Снятые с батарей, защищающих Токийский залив, мортиры отправились через Жёлтое море, к стенам бывшей китайской, а ныне русской крепости, которую подданные божественного микадо считали своей. Первые восемнадцать чугунных страшилищ никуда не добрались, разделив участь паровозов для Дальнего, – работа владивостокских крейсеров, пустивших на дно пароход «Хитачи-мару». Сейчас на оборудованных позициях располагалось лишь полдюжины двадцатитрёхтонных громадин; ещё дюжину тянули из Дальнего. Скорее, скорее – надо дробить бетон фортов, топить русские броненосцы прямо в артурских гаванях. Скорее – ведь микадо требует от своих воинов победы, а экономика Японии, подорванная войной, вот-вот рассыплется, как карточный домик. А на другом конце Земли, в Кронштадте, уже дымит грозно трубами Вторая Тихоокеанская эскадра адмирала Зиновия Рождественского. Если она успеет на Дальний Восток до того, как падёт Артур и корабли Первой эскадры опустятся на дно, Страну Восходящего Солнца неминуемо ждёт позор поражения.

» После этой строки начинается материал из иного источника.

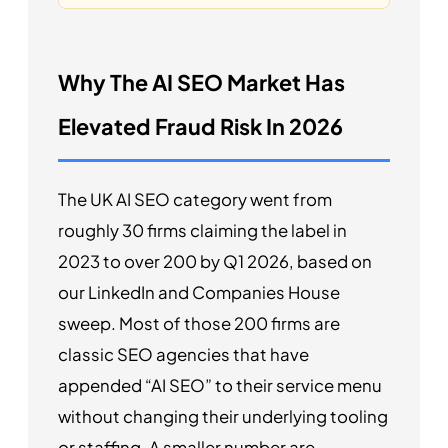
Why The AI SEO Market Has
Elevated Fraud Risk In 2026
The UK AI SEO category went from
roughly 30 firms claiming the label in
2023 to over 200 by Q1 2026, based on
our LinkedIn and Companies House
sweep. Most of those 200 firms are
classic SEO agencies that have
appended “AI SEO” to their service menu
without changing their underlying tooling
or staffing. A smaller number are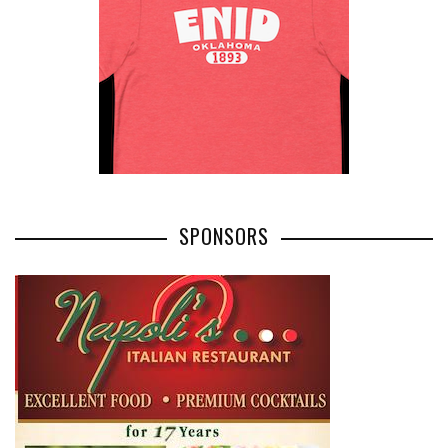
SPONSORS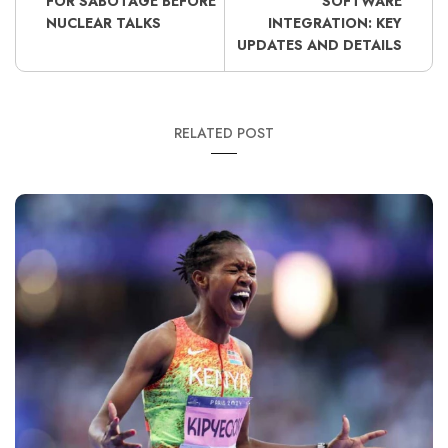
FOR SABOTAGE BEFORE
SOFTWARE
NUCLEAR TALKS
INTEGRATION: KEY
UPDATES AND DETAILS
RELATED POST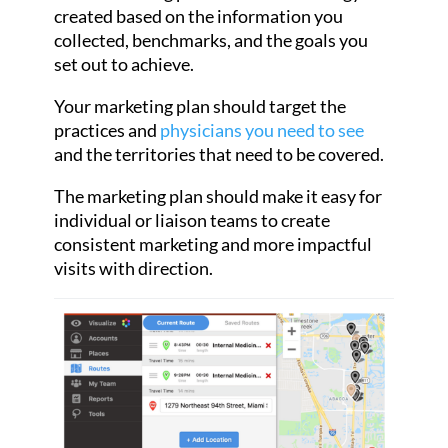
created based on the information you
collected, benchmarks, and the goals you
set out to achieve.
Your marketing plan should target the
practices and
physicians you need to see
and the territories that need to be covered.
The marketing plan should make it easy for
individual or liaison teams to create
consistent marketing and more impactful
visits with direction.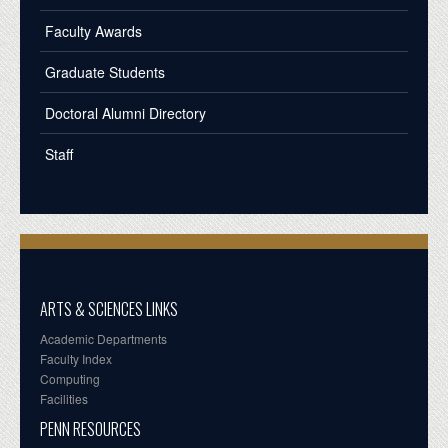
Faculty Awards
Graduate Students
Doctoral Alumni Directory
Staff
ARTS & SCIENCES LINKS
Academic Departments
Faculty Index
Computing
Facilities
PENN RESOURCES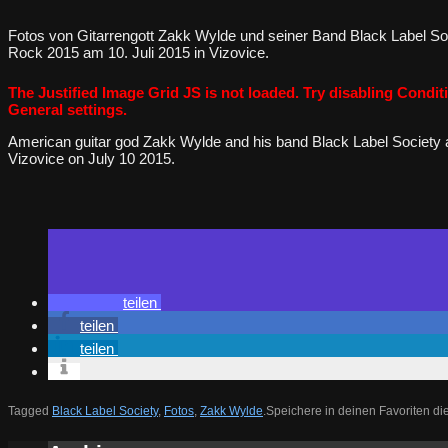
Fotos von Gitarrengott Zakk Wylde und seiner Band Black Label So
Rock 2015 am 10. Juli 2015 in Vizovice.
The Justified Image Grid JS is not loaded. Try disabling Conditi
General settings.
American guitar god Zakk Wylde and his band Black Label Society 
Vizovice on July 10 2015.
teilen
teilen
teilen
Tagged
Black Label Society
,
Fotos
,
Zakk Wylde
.
Speichere in deinen Favoriten d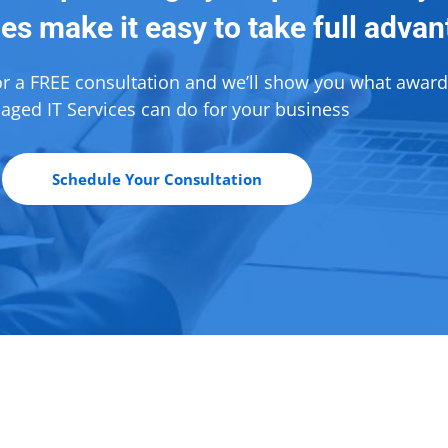
es make it easy to take full adva
or a FREE consultation and we’ll show you what awar
ged IT Services can do for your business
Schedule Your Consultation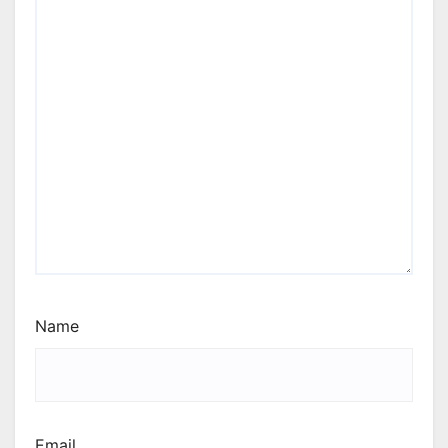
Name
Email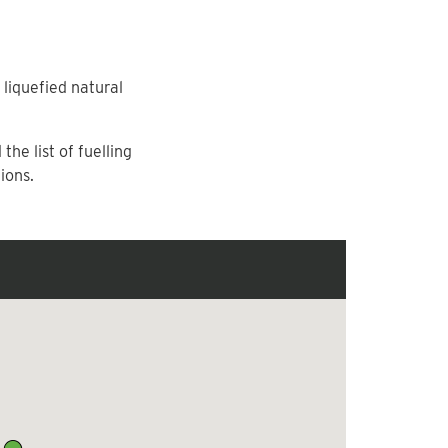
liquefied natural
he list of fuelling
ions.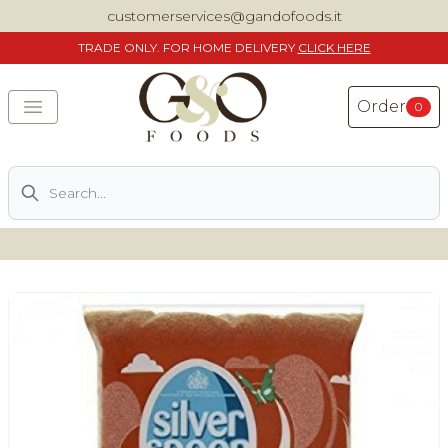
customerservices@gandofoods.it
TRADE
ONLY. FOR HOME DELIVERY
CLICK HERE
Order
0
Search
DELIVERING SPECIALITY ITALIAN PIZZA INGREDIENTS,
FOOD AND WINE NATIONWIDE
Home
About Us
Shop
Previously ordered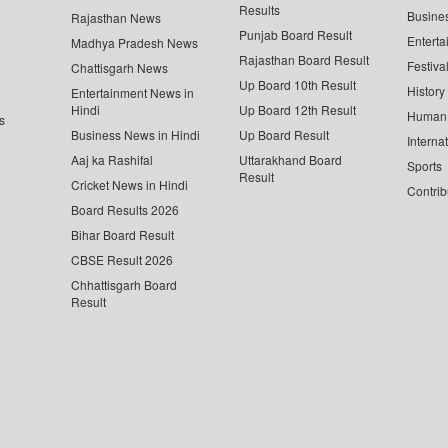
Results
Busine
Rajasthan News
Punjab Board Result
Enterta
Madhya Pradesh News
Rajasthan Board Result
Festiva
Chattisgarh News
Up Board 10th Result
History
Entertainment News in
Hindi
Up Board 12th Result
Human 
s
Business News in Hindi
Up Board Result
Interna
Aaj ka Rashifal
Uttarakhand Board
Sports
Result
Cricket News in Hindi
Contrib
Board Results 2026
Bihar Board Result
CBSE Result 2026
Chhattisgarh Board
Result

Но шесть «малышек из Осаки» уже изготовились на массивных бетонных основаниях. По взмаху офицерского флажка из ровика, отрытого позади позиции, подкатили по лёгоньким рельсам тележку со снарядом – остроносой стальной чушкой, начинённой меленитовым адом. Там ждут своего часа десятки таких же снарядов – длинными штабелями, в два яруса. Скоро они, тяжко завывая, отправятся на головы защитников крепости, на броневые палубы их кораблей, тонкие, как бумага, под напором этих двенадцатипудовых кувалд.
Скрипнул кран, подавая снарядный кокор к пасти затвора; номера с натугой налегли на прибойник. За снарядом последовал картуз с восемью килограммами кордита – самый большой заряд: стрелять предстоит на удаление в семь километров. Поршень масляно чавкнул, запирая казённую часть. Снова гортанный крик офицера, склонившегося над буссолью, – завертелись штурвалы горизонтальной и наводок, мортира неспешно повела стволом и замерла в ожидании. Орудийная прислуга отскочила прочь, зажимая уши и широко раззявив рты с тёмно-жёлтыми от пива и дешёвого табака зубами.
Упруго ударило воздухом. Тёмная чёрточка одиннадцатидюймовой бомбы вырвалась из дымного облака и унеслась по крутой дуге – туда, за гребень горы, в подарок северным русским варварам.
Ещё не успела осесть пыль, поднятая выстрелом, как номера забегали, заскрипели тележками, замелькали спицами штурвалов наводки – скорее, скорее, скорее! Микадо ждать не будет!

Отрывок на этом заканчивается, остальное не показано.